■ **INSTRUCTIONS TO FOLLOW**:
A faithful, word-for-word copy of the data below is required, without pictures.

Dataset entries
*** Block opens ***
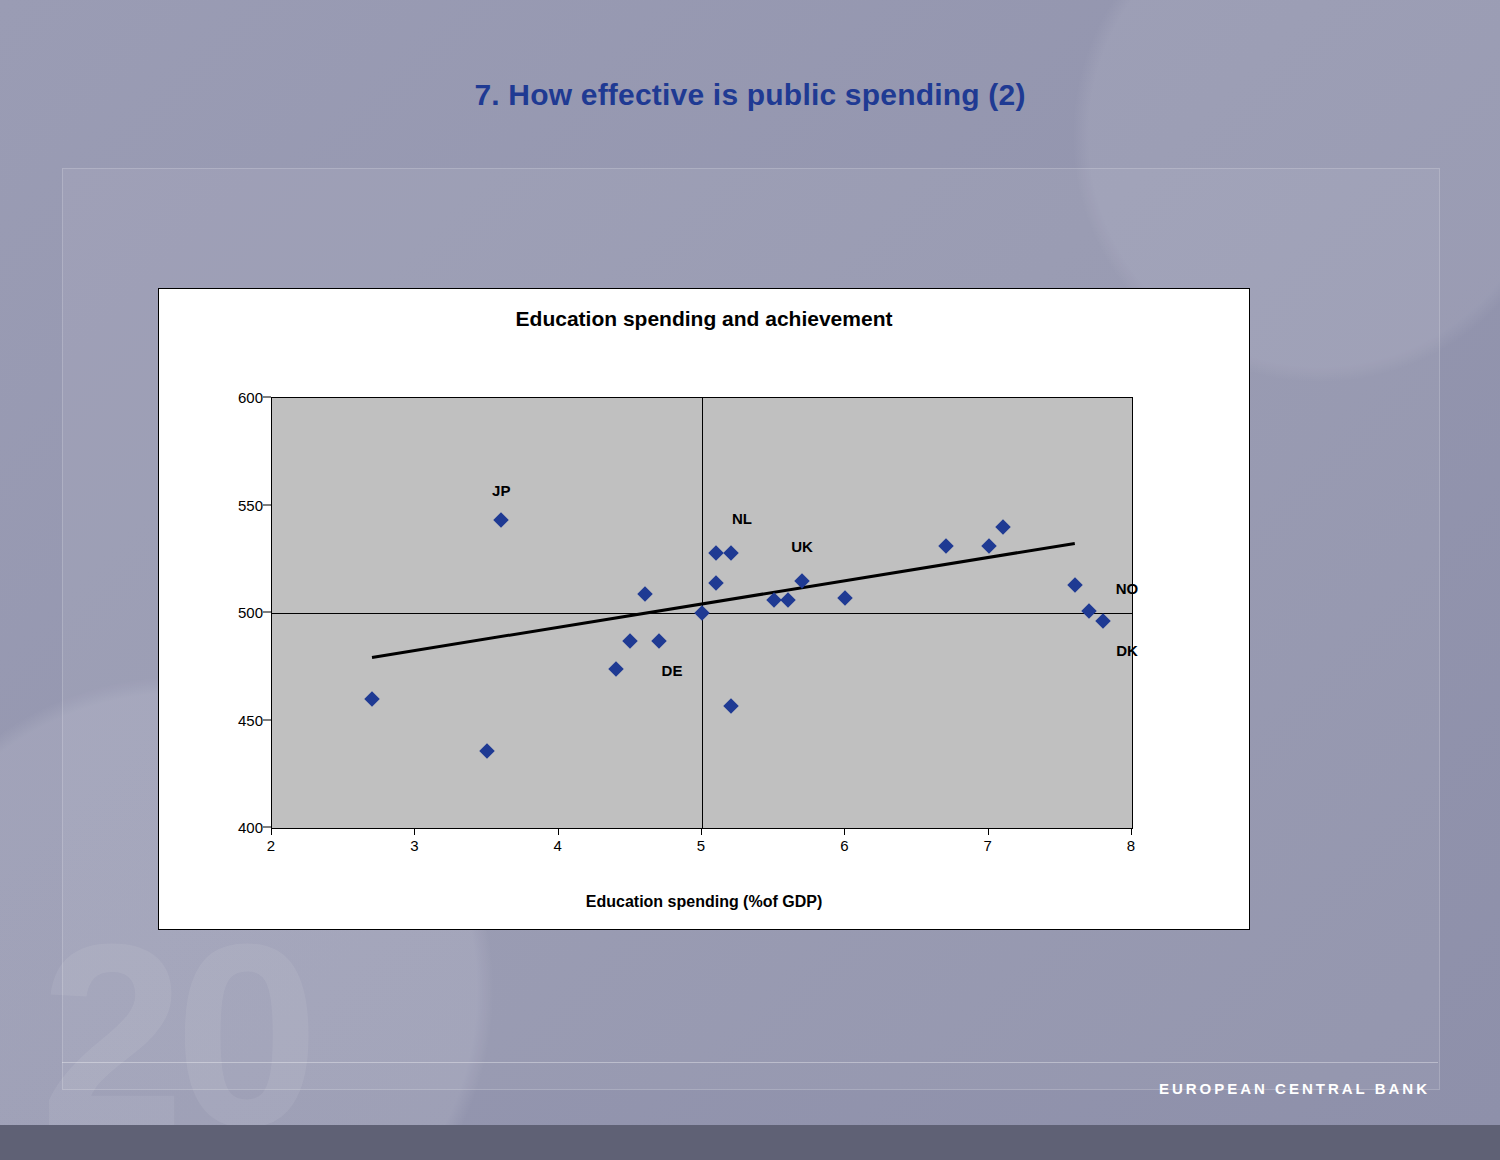7. How effective is public spending (2)
Education spending and achievement
Education achievement (OECD)
Education spending (%of GDP)
600
550
500
450
400
2
3
4
5
6
7
8
JP
NL
UK
DE
NO
DK
EUROPEAN CENTRAL BANK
*** Block closes ***
■ **SOLUTION TO THIS TASK**:
7. How effective is public spending (2)
Education spending and achievement
Education achievement (OECD)
Education spending (%of GDP)
600
550
500
450
400
2
3
4
5
6
7
8
JP
NL
UK
DE
NO
DK
EUROPEAN CENTRAL BANK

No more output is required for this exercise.